§ RECORD EXCERPTS
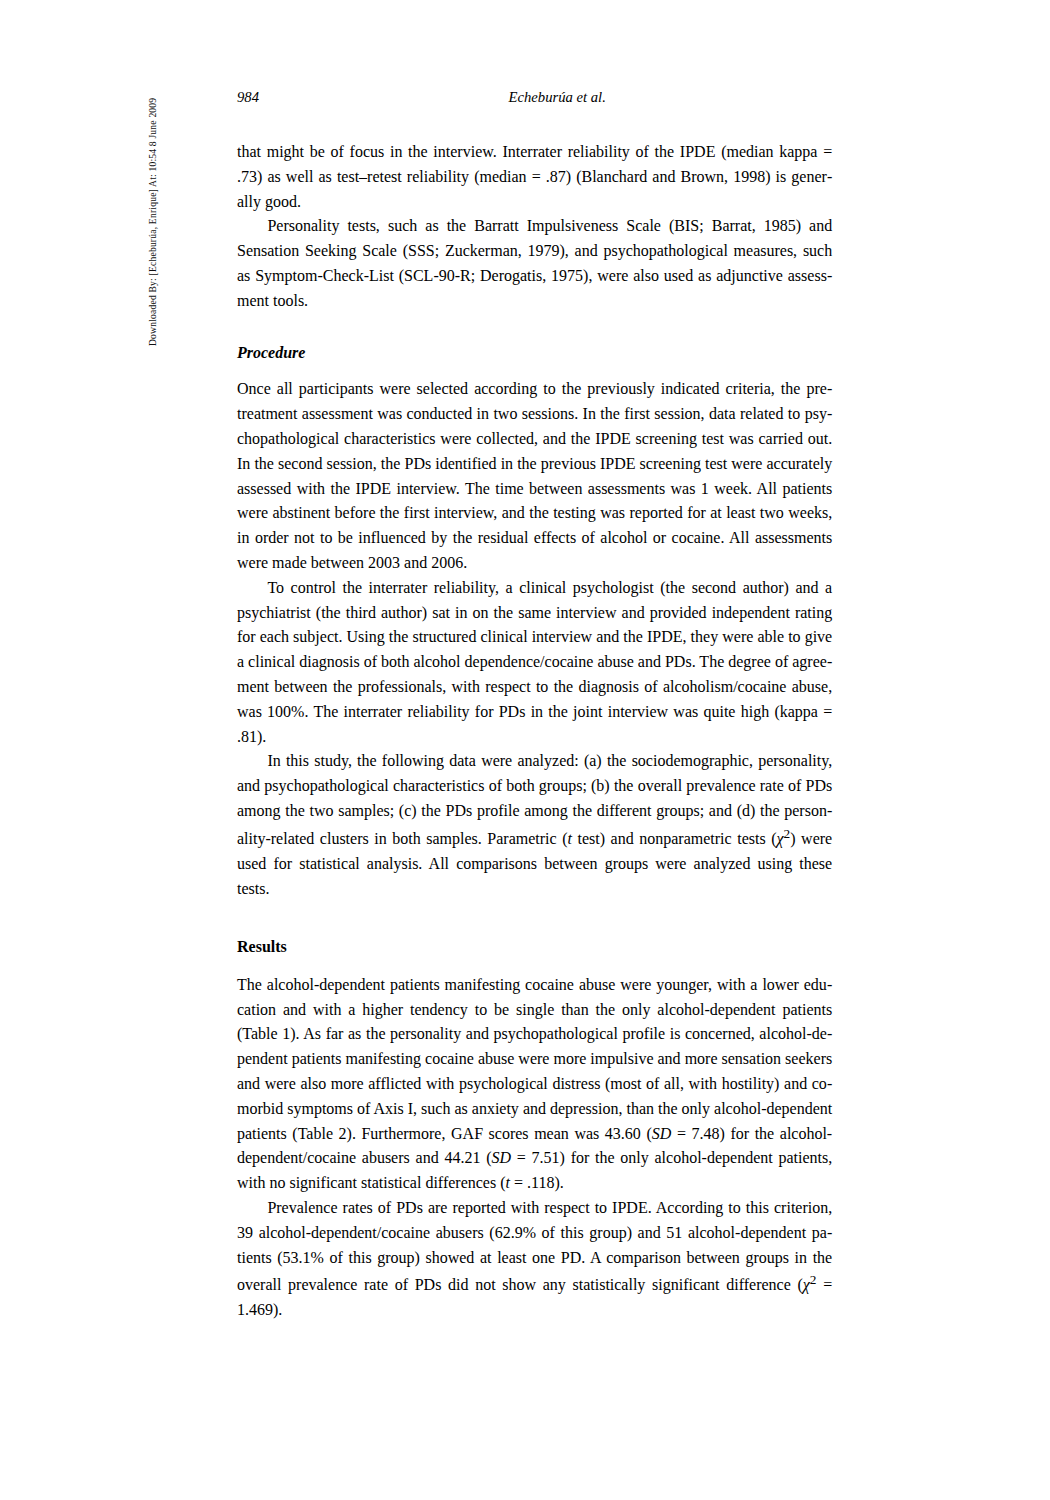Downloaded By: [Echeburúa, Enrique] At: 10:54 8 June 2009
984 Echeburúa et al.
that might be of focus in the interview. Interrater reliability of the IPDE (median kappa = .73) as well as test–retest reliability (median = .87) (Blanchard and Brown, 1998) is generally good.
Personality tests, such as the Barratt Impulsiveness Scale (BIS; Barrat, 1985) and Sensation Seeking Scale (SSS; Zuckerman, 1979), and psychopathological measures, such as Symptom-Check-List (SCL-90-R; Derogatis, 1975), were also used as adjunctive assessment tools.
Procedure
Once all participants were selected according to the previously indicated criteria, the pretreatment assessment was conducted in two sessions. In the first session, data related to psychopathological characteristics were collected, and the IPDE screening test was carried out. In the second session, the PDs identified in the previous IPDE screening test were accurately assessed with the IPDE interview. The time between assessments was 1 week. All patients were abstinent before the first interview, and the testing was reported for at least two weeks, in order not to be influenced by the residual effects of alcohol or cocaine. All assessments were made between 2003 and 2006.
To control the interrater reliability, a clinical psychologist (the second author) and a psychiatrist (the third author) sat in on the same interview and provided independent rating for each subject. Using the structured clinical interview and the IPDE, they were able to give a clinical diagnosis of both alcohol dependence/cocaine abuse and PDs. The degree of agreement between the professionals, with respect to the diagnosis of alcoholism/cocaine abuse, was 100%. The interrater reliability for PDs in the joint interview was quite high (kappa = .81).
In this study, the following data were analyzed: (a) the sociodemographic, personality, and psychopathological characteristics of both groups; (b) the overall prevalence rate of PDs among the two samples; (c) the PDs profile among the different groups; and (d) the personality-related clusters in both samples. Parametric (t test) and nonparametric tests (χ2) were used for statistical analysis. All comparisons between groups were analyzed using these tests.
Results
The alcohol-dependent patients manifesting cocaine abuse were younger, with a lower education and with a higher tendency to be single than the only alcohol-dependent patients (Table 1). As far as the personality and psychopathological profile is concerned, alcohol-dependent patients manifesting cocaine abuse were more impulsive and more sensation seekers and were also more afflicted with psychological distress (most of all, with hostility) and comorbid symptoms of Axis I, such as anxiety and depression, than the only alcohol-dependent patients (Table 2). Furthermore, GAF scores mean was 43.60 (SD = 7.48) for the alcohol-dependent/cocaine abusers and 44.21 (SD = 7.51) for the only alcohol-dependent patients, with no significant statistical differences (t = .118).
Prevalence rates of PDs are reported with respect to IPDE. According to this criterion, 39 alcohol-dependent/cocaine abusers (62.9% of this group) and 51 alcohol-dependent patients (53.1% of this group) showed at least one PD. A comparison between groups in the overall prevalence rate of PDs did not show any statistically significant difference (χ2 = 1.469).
* * *
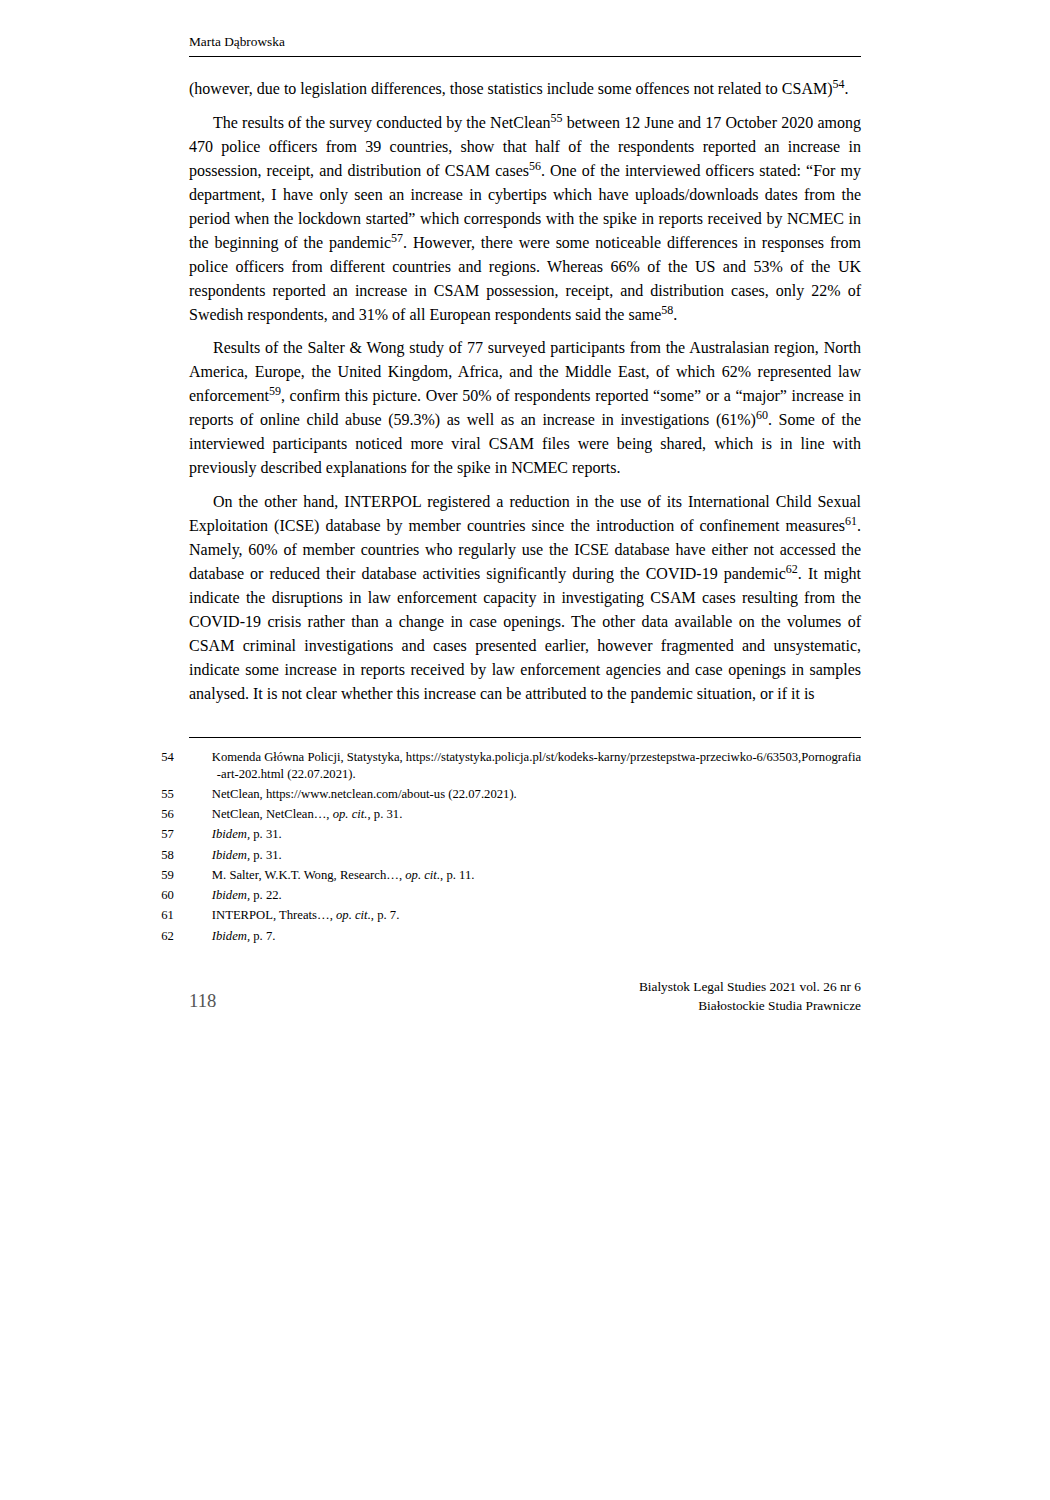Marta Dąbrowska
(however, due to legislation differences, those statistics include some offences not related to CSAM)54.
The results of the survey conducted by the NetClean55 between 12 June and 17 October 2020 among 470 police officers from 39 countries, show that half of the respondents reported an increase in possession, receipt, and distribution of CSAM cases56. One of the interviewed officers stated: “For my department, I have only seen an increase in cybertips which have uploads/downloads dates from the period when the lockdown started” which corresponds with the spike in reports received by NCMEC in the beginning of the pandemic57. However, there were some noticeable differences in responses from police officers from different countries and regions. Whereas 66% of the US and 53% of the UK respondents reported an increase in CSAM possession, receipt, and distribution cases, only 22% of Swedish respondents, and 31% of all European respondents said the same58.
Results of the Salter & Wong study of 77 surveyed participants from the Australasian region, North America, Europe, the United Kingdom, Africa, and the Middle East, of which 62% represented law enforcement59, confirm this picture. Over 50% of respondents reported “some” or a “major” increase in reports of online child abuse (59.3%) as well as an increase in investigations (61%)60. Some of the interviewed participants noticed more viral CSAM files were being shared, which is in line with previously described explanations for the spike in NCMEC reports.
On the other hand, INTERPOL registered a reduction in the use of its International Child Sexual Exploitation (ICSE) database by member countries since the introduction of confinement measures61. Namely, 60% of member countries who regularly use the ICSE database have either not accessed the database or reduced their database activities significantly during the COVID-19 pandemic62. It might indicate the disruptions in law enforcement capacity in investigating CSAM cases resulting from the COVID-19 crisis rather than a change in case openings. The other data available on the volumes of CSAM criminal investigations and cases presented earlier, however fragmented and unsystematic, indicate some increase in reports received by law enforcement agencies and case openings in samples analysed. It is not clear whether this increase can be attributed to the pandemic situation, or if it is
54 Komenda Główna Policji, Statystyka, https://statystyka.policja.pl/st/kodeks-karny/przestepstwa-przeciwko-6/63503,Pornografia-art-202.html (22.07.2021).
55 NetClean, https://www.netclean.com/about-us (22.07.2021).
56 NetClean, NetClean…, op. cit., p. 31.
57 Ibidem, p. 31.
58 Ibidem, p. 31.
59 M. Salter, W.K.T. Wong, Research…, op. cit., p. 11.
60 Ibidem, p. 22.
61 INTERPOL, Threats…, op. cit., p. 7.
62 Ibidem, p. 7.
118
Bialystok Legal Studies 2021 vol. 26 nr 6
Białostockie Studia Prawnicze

§ TASK PROMPT
The answer is the lines above from the one with "Marta Dąbrowska" to the one with "(however, due to", set down exactly, with no pictures.

§ EXERCISE OUTPUT
Marta Dąbrowska
(however, due to legislation differences, those statistics include some offences not related to CSAM)54.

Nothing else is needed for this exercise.